- Interactive map of the Redick Mansion area

General information
- Architectural style: Flamboyant Queen Anne
- Location: Omaha, Nebraska, United States
- Construction started: 1875
- Completed: 1876
- Relocated: 1917, moved to Minnesota; burned down in 1928
- Client: John I. Redick

= Redick Mansion =

Building in Nebraska, United States

The Redick Mansion, also known as the Mayne Mansion and Redick Hall, was located at 3612 North 24th Street in North Omaha, Nebraska. It served as the first home of Omaha University, now known as the University of Nebraska at Omaha, from 1909 through 1917. A five-story tower on the front of the mansion was a notable landmark throughout the area.

==Early history==
Henry and Mary Meyers built a simple wooden farmhouse along rural North 24th Street in 1875. In 1885, Clifton E. Mayne, a local real estate developer and businessman, bought the house, which was now located in a new suburb called Kountze Place. Using profits from his recent development called Orchard Hill, Mayne grew the house into a 20-room mansion, with a five-story tower and a wide veranda encircling the entire first floor. A large parlor, a dining room and a spacious entry hall greeted guests, along with tall chimneys, exotic woodwork and elegant fixtures throughout the house. In 1889, John I. Redick bought the residence after Mayne fell into financial difficulty. In 1898, the mansion was located across the street from the Trans-Mississippi and International Exposition. John Redick's son, Oak C. Redick, sold the house for $30,000 to the newly formed Municipal University of Omaha in 1907.

==Omaha University==
In 1909, Omaha University paid for the building and moved in, renaming it Redick Hall. The first classes were held there on September 14, 1909, for twenty-six students, nineteen of them graduates of Omaha High School. The building was used for classes and offices, and the adjacent carriage house was used as the science laboratory. The parlor was converted into a chapel and a resting room made available for female students. Faculty for the fledgling university came from the nearby Omaha Presbyterian Theological Seminary.
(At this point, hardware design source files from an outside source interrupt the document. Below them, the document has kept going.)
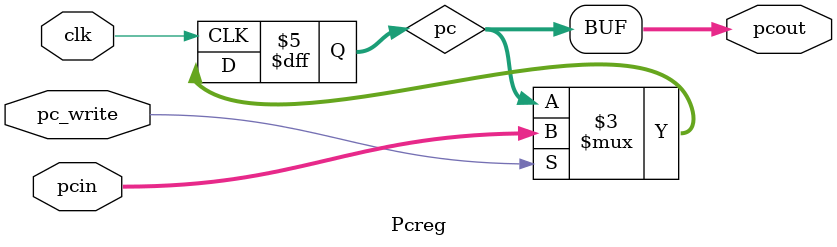
<source format=v>
module Pcreg(input clk,pc_write ,input [4:0]pcin,output [4:0]pcout);
  reg [4:0]pc = 0;
  always@(posedge clk)begin
    if(pc_write)
      pc<=pcin;
  end
    
    assign pcout=pc;
endmodule
</source>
The campus developed quickly with the addition of Jacobs Gymnasium and Joslyn Hall, as well as a College of Law, all on the original Redick Mansion property. In 1917, the building was sold to a local grain dealer who had it disassembled and moved by train to a resort on Keeley Island on Lake Shetek near Currie, Minnesota, where it became the Valhalla Dance Pavilion and Cafe until it burnt down on March 3, 1928.

Omaha University moved to its Dodge Street location starting in 1936.